After the payment is late
In phase two, your tone begins to shift. These overdue payment reminder letters should remain professional and friendly, but you’ll begin inflecting a firm expectation of payment.
Subject: Invoice [your invoice number here] is overdue
Hi [client name],
Our records indicate that invoice [invoice number here] is currently outstanding. Payment in the amount of [invoice amount] was due one week ago. If you would look into this we would very much appreciate it.
We know that life can be busy, and details can be missed. If there’s anything we can do to facilitate payment, please let us know. If you have any questions we’re happy to answer them. If you need another copy of the invoice just let us know.
This email isn’t overbearing or harassing. It still couches your request for payment in a way that sounds like you’re being helpful to the client. However now you are making a specific request for payment. Continue sending emails like the one above every week until the bill is paid. With each iteration, your tone can become less congenial and more direct. Your client needs to sense how serious you are about collecting your payment. Ask them directly if they still have it. Ask them to reach out to you and confirm receipt. Begin to put the onus of contact on them.

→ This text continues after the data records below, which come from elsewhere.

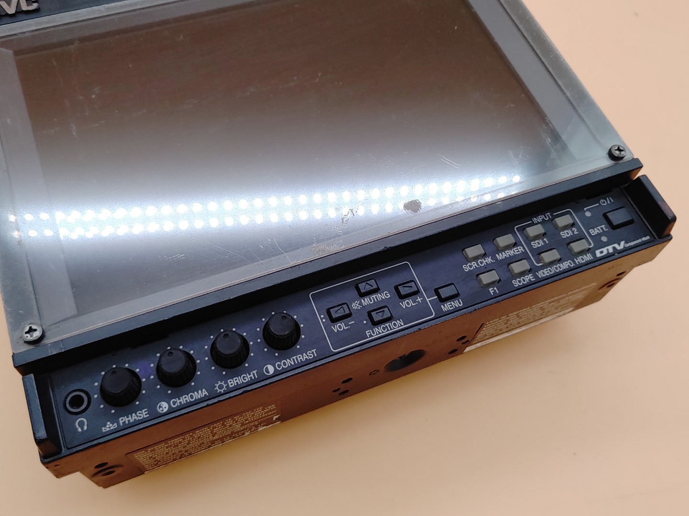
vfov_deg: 45.4
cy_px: 258
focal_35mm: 31
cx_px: 344
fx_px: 617
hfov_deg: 58.4
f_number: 1.8
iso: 100
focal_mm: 4.36
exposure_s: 1/62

At 30 days overdue, your tonal transition is complete. You’re no longer giving your customer the benefit of the doubt. At this point they should sense from you that you recognize they are badly in default and need to square their account immediately. However, remember that they are still your client and you’re not looking to damage the relationship. Keep things professional but firm, and always offer to help however you can.
This will usually work… Except when it doesn’t
With well-executed overdue payment reminder letters, you’ll be surprised how less frequently accounts become seriously overdue, but occasionally it will still happen. When your emails aren’t successful, moving to paper demand letters can help spur a client to action.
Having these letters mailed by a third party adds a layer of urgency, as if they’re hearing from a law office or a collections agency who is demanding payment based on what can be viewed as a breach of contract. Williams & Harricks sends a real demand letter by mail for only $12, written on your behalf (not by you). You can pick from multiple letter templates, ranging from a friendly reminder to a stern one. And if you’re already an AND CO user, you can populate your letter automatically based on your invoice information, right from the software.
Getting paid is the lifeblood of any business.
Following the steps detailed here you’ll find the whole process will be less stressful and more successful. And you’ll be able to get back to doing what you love sooner.